**What is being asked**
Please reproduce the listing from its first line through the line containing "export const myFeature", inclusive, renaming "Feature Type Description" to "Feature Type Summary" and leaving everything else unchanged.

**Working data**
[start]
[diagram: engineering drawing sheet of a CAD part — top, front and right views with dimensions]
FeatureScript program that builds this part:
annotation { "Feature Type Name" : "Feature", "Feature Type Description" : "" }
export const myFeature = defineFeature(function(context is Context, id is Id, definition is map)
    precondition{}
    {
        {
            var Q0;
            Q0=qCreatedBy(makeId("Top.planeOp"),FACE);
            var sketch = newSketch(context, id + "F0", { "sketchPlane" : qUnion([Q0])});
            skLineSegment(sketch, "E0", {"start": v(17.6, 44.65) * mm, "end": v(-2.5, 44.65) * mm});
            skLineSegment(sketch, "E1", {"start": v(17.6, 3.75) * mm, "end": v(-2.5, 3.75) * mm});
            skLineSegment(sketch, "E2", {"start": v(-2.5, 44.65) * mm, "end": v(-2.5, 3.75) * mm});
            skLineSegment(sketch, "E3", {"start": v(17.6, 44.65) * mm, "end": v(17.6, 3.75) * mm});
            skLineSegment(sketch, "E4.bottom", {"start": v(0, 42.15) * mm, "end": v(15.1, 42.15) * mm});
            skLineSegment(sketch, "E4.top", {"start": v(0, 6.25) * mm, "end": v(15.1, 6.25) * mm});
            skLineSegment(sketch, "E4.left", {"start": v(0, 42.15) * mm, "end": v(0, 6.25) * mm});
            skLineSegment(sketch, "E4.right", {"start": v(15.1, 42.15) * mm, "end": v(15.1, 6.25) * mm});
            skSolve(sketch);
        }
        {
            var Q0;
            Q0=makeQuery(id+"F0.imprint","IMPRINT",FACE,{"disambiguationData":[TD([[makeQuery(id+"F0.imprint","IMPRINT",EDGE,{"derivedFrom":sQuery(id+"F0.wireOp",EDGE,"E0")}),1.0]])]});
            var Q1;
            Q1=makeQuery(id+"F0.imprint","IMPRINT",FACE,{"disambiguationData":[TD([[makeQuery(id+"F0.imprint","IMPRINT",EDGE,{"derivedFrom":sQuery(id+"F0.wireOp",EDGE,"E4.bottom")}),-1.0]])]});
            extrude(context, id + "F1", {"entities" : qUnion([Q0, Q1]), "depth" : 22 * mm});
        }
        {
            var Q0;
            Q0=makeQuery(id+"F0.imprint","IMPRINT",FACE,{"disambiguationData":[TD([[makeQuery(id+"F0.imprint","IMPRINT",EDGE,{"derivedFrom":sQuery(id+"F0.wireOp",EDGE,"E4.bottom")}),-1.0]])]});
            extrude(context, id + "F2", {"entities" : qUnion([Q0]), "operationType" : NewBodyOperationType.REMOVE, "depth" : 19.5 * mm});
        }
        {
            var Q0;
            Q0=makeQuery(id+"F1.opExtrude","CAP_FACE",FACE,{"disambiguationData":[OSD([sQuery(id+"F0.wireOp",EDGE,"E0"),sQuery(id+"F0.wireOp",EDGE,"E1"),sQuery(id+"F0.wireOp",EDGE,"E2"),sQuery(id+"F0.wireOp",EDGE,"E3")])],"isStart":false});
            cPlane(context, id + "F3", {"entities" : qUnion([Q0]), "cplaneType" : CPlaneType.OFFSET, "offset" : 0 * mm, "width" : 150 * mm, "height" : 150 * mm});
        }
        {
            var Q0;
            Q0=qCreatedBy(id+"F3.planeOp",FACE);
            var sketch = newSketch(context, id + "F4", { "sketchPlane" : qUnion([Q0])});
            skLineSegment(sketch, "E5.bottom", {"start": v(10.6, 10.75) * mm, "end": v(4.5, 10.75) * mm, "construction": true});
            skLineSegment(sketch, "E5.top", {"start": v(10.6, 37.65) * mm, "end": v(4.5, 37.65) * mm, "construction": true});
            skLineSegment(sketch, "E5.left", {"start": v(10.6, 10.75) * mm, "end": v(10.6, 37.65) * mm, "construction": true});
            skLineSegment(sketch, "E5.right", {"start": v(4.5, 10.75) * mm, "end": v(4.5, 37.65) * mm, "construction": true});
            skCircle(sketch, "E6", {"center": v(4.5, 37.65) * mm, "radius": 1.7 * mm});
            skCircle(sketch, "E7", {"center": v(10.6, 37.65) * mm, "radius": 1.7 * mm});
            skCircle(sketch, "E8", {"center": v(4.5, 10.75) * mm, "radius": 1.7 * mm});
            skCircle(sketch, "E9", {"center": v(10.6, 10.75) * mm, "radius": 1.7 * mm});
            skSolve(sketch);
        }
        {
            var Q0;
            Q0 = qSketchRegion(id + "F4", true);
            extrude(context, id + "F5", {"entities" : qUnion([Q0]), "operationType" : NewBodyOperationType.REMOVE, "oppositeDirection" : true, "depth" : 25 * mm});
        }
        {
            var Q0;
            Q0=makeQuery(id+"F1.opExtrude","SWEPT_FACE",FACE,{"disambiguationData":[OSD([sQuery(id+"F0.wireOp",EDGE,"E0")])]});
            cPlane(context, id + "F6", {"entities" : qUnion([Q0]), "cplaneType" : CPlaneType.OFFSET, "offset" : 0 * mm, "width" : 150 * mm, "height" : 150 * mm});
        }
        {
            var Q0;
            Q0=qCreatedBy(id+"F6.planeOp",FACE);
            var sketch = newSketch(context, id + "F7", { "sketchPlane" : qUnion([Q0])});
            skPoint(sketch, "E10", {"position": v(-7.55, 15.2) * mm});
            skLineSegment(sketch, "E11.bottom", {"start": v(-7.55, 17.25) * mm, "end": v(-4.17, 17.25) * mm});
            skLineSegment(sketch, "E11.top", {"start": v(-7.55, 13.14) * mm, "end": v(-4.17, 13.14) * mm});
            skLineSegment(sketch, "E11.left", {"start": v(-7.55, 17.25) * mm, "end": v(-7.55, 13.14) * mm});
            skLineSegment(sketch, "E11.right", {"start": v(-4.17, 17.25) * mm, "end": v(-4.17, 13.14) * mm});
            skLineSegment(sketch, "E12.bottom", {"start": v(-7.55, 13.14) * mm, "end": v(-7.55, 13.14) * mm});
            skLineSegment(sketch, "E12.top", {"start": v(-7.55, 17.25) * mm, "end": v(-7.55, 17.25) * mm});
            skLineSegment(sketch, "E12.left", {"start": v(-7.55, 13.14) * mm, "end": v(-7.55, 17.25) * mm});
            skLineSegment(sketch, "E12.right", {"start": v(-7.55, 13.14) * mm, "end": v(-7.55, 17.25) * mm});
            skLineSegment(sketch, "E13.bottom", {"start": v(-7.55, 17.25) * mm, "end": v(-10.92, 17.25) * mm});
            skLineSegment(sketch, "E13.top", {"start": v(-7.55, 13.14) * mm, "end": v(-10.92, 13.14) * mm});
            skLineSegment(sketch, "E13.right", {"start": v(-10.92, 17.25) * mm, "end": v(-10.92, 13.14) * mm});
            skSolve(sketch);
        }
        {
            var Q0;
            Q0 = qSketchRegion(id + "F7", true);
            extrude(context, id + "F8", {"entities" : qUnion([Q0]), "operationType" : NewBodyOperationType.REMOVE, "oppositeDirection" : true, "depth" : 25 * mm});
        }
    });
[end]
**Expected output**
[diagram: engineering drawing sheet of a CAD part — top, front and right views with dimensions]
FeatureScript program that builds this part:
annotation { "Feature Type Name" : "Feature", "Feature Type Summary" : "" }
export const myFeature = defineFeature(function(context is Context, id is Id, definition is map)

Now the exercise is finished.